Thursday, August 12, 2010

Dating site claims "iPhone users have more sex" than other smartphone users



OkCupid, an American dating site, claims to have statistical information that shows iPhone users have twice as much sex as Android users. It claims this after correlating information from over half a million profile images uploaded on the site, and the 11.4 million responses generated by them. Confused as to the link between a particular smartphone’s user’s sex life and the camera used to take the user’s profile picture? Join the club, and make insightful remarks about correlation not being synonymous with causation, in the below comments section.
Instead of focussing on the context of the profile photo, OkCupid has used flash, focus, aperture, and time of day as parameters of measurement. Here are the steps of their ‘experiment’, paraphrased by us:
1. Collected 552,000 example user pictures.
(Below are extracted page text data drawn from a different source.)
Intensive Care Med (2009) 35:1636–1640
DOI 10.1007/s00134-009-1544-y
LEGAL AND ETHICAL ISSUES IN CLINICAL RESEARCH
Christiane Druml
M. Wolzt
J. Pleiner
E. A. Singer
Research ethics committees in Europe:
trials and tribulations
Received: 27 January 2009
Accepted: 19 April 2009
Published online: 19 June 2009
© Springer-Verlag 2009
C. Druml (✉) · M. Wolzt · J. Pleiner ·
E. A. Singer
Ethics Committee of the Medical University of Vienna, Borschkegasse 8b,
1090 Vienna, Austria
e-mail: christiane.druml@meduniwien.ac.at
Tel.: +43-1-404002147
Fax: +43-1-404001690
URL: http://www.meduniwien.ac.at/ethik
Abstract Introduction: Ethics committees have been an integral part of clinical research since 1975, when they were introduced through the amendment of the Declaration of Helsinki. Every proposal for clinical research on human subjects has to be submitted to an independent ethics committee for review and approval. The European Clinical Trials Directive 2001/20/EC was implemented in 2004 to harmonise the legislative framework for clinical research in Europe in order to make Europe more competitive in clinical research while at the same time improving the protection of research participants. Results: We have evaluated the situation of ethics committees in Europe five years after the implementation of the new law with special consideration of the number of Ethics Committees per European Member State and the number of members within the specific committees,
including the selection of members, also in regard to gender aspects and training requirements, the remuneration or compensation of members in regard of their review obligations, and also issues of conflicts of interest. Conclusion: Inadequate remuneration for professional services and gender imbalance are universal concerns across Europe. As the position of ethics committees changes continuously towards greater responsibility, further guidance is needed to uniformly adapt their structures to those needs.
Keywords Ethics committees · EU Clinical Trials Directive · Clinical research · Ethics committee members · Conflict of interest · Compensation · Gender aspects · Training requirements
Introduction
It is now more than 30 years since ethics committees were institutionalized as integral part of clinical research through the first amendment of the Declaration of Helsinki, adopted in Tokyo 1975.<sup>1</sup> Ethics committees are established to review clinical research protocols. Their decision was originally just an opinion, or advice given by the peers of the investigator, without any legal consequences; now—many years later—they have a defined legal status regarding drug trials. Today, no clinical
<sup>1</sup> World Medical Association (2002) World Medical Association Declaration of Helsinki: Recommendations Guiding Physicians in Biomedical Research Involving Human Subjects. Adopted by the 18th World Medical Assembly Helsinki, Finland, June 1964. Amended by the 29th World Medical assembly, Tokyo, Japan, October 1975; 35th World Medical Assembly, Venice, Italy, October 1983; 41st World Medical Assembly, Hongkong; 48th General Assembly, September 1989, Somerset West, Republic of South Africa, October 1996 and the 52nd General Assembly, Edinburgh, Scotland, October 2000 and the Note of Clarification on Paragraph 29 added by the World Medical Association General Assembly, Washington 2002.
2. Paired them up (randomly?) and asked users to make snap judgments, like so:3. Collated millions of judgments with EXIF data of the photograph, including flash, focus, aperture, and time of day
4. Made rather uncontrolled statistical statements, without ensuring other variables remain the same, or if causation is actually equal to correlation in this case.
These are their findings:

Panasonic > Canon > Nikon

(type and brand of camera you use have an effect on how attractive you look)
Okay, so as OkCupid claims is evident by the graph, better cameras make you look better! Or maybe, if you are better looking you sailed through life with a smile and so could afford a better camera? Or if you are better looking, you are able to snag a partner with enough money to buy a better camera? Seem absolutely ludicrous? That’s the problem with such stats. They don’t prove anything except the ingenuity of the human mind. Using three pictures of one user taken by three different classes does NOT eliminate all other variables. EXIF data, the entire basis of their statistical avalanche, is by itself considered error-ridden!
How did OkCupid hit upon this amazing statistic? Let’s just see shall we? Using the same age group for the data of all three major phone brands, of 30 years, OkCupid used the above photo- attractiveness data, and then “crossed all kinds of user behaviours with the camera models, and found [they] had data on the number of sexual partners for 9,785 people with smartphones. We dropped what we found into Excel, and voila.” Yes, that explanation really helps us understand how the site went from photo-attractiveness of the profile images clicked by each camera phone to the number of sexual partners per smartphone user. In fact, if one looks at the photo-attractiveness by camera brand and class graph again, we see that amongst the three major smartphone brands, BlackBerry phones take the least attractive photos, iPhones take the most attractive, while Android phones fall somewhere in between. The number of sexual partners per smartphone user graph however (above), shows Android below BlackBerry in numbers. Puzzling, and again begging the question: exactly what other data they used to collate the results?
Perhaps the most telling mistake about the post and the statistics is: even if we accept iPhone users have more sexual partners than Android or BlackBerry users, this does not mean they have “more sex”. Without being overly elaborate and risk offending our more sensitive readers, we can safely say promiscuity is not directly related to frequency. In fact, the title of the post, the wording of the inference, and even the axes of the graph, are misnamed: ‘Sexual Activity’ is once again not directly proportional to ‘avg. number of sexual partners’. Yes, even if you ARE aged 30.
The rest of the post was more information correlating different camera parameters and the photo- attractiveness, from time of day to flash and aperture range. The post ends by advising you to buy a better camera, take pictures in soft light - pictures which focus on you more than the background - without flash, preferably in the afternoon (though if the charts are anything to go by, then take pictures at either 6AM or 5PM), and then post those as your profile pictures. And then, inexplicably but predictably, it asks you to go buy an iPhone.
Apparently OkCupid has a daughter site called OkTrends, which compiles such data regularly, and presumably ( if the above claim is anything to go by) every so often announces some rather arousing inferences. Maybe they should stick to making dates, not data. You say the world doesn’t need another statistician? We ask - just how many is too many?